IMPORTANT: Note that the image files we’re working with in this step pertain only to the plugin “chrome”, and are not the actual images that will be displayed within the gallery or slideshow. The actual images will be chosen by the end-users of your site (this is the whole point of going through all this trouble to create a block – so that your end-users have the ability to choose and modify the images that each gallery/slideshow displays).

Examine the HTML

Open the demo.html file in the FlexSlider download and examine its contents. With pretty much every gallery or slideshow plugin, there are two important portions of code. One is the html markup that puts the images, links, titles, captions, etc. on the page. The other is the javascript that initializes the plugin and sets its options.

The two portions of code we care about
The two portions of code we care about

With many plugins, it can be quite challenging to determine what code you want in your own block versus what you want to leave out. There is unfortunately no single answer that applies to every situation – you will need to experiment a bit to get things just the way you want them. A good approach to this experimentation is to remove and add things to the demo page that comes with your gallery/slideshow plugin and see how they affect the look and functionality.
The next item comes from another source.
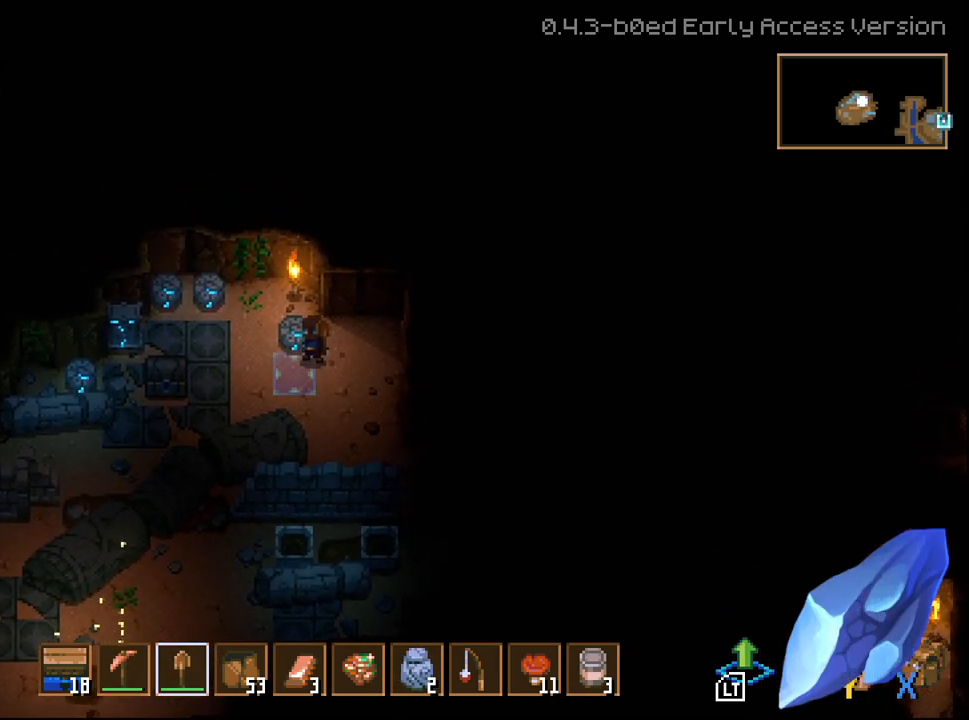
{"buttons": [], "left_stick": "down-left", "right_stick": "center", "events": [[283, "left_stick", "left"], [333, "left_stick", "down-left"]]}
Once you have an understanding of how the plugin works on an isolated page, then it will be easier to convert it to a Concrete5 block template.
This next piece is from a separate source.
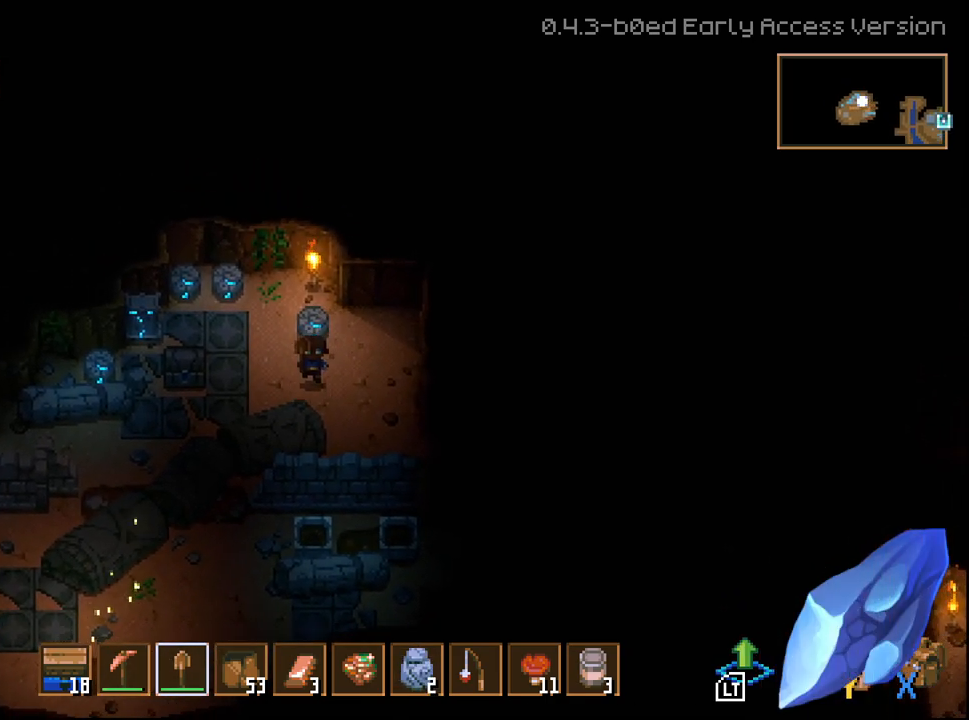
{"buttons": ["L2"], "left_stick": "center", "right_stick": "center", "events": [[83, "left_stick", "center"], [150, "left_stick", "up"], [433, "left_stick", "center"], [467, "L2", "down"]]}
Ignore Javascript/CSS Includes

Don
Don’t copy these

Note that we are not copying the tags that include javascript and css files, because those will be generated for us by C5 (it does this automatically for any files we put in our block’s /js/ and /css/ directories).

Convert HTML and Javascript to Concrete5 Block View Template

Open the block’s view.php file in your text editor. Delete everything after the first line (although you might want to read through it first, especially if you’re implementing your own plugin in the future).

Copy the two portions of code we identified above from the FlexSlider’s demo.html file and paste them into our block’s view.php file.

Our block's view.php file (after pasting in code from FlexSlider's demo.html file)
Our block's view.php file (after pasting in code from FlexSlider's demo.html file)

The pasted code contains “hard-coded” images, but since we want to allow our end-users (the people managing the site) to upload and choose their own images, we need to replace it with a little bit of PHP code. The block already has a controller.php file that handles all the messy work of getting the chosen images and collating all of the meta-information about each one – and it provides this information to the view.php file via the $images variable. We want our code to loop through the images in this variable, and output a snippet of html for each one.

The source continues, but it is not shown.